Many people get the wrong idea about lab-cultured meat and think that it’s the kind of mock chicken, duck, fish or beef that you find in your regular vegetarian stall. This sort of meat is actually made from tissue engineering technology. Imagine a cow eats grass and its digestive system then converts the plant based amino acids into bovine tissue. The lab simulates a similar biochemical process and produces the same stuff without the cow or its stomach.

Frying Impossible Beef

Here’s the frozen chunk getting fried. I was trying to see if it stays in one piece like a steak, but it doesn’t. It actually smells like beef when fried.

Crumbly Impossible Beef

I broke the chunk up into pieces and the insides looked just like rare beef. I treated it like corned beef and gave it a taste test. It’s pretty OK, but the texture is quite different from “real” beef and the taste lacks the complexity. I would say it’s quite bland but should serve well in a meat sauce. And here’s my Impossible beef pasta.
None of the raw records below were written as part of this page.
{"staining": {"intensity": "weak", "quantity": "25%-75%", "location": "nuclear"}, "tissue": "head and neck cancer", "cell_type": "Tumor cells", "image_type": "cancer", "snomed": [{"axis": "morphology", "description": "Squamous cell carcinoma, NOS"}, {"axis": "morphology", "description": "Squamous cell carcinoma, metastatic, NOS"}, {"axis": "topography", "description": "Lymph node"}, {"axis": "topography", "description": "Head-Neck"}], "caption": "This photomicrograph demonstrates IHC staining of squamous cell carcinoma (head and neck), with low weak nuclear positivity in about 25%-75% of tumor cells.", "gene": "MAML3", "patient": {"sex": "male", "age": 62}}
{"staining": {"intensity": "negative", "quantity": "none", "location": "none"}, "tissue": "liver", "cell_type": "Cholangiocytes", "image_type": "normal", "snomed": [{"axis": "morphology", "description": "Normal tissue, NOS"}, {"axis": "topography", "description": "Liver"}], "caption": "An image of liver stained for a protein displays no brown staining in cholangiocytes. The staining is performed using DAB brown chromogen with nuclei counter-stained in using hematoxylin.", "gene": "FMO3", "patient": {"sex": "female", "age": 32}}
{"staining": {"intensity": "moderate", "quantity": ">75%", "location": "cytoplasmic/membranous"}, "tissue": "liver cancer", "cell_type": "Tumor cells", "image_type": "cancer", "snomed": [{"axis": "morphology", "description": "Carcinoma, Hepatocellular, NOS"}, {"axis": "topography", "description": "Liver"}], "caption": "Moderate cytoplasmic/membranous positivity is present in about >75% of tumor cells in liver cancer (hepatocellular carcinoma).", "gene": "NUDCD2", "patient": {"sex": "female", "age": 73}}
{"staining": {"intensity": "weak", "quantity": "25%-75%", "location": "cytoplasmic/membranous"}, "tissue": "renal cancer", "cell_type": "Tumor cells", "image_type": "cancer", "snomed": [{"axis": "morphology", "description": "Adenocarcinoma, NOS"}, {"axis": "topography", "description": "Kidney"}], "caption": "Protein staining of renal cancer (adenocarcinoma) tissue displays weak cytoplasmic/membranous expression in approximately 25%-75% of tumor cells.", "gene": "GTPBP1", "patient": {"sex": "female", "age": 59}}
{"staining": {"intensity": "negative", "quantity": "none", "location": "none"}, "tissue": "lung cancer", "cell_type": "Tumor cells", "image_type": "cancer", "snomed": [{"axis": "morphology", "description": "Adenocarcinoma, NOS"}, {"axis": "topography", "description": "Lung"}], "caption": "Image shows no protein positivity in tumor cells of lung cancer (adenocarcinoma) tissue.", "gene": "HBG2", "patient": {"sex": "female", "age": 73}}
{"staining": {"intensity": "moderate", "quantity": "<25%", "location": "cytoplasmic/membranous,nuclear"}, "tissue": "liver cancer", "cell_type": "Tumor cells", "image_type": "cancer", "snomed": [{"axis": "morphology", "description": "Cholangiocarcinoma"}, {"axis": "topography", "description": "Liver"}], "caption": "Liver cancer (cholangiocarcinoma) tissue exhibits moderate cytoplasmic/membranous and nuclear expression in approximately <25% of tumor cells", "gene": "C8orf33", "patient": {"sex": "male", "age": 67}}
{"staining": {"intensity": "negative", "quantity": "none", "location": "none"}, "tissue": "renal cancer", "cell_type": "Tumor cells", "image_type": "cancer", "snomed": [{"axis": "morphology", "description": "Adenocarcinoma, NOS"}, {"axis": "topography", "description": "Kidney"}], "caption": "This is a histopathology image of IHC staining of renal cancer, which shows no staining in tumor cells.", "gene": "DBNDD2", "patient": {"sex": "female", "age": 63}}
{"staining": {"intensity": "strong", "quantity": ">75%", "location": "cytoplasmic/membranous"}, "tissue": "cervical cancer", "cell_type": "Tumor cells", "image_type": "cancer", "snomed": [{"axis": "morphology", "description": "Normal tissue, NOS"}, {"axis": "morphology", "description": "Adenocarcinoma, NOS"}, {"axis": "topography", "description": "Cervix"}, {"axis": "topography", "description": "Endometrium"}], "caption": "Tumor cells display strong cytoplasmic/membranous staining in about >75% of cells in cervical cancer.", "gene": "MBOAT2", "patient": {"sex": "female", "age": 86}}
Pasta With Impossible Beef Topping

Some folks laugh at this meat and swear that they will never try it. That’s a rather conservative view, but this meat is a lot more authentic than the soy and gluten in our vegetarian stalls. I think we should all support this technology to protect against global warming. Lifestock farming has a tremendous impact on greenhouse gases. This technology may also save organ donors from contributing their organs when we can create a tissue matrix and infuse it with stem cells to replace failed organs. The future is exciting.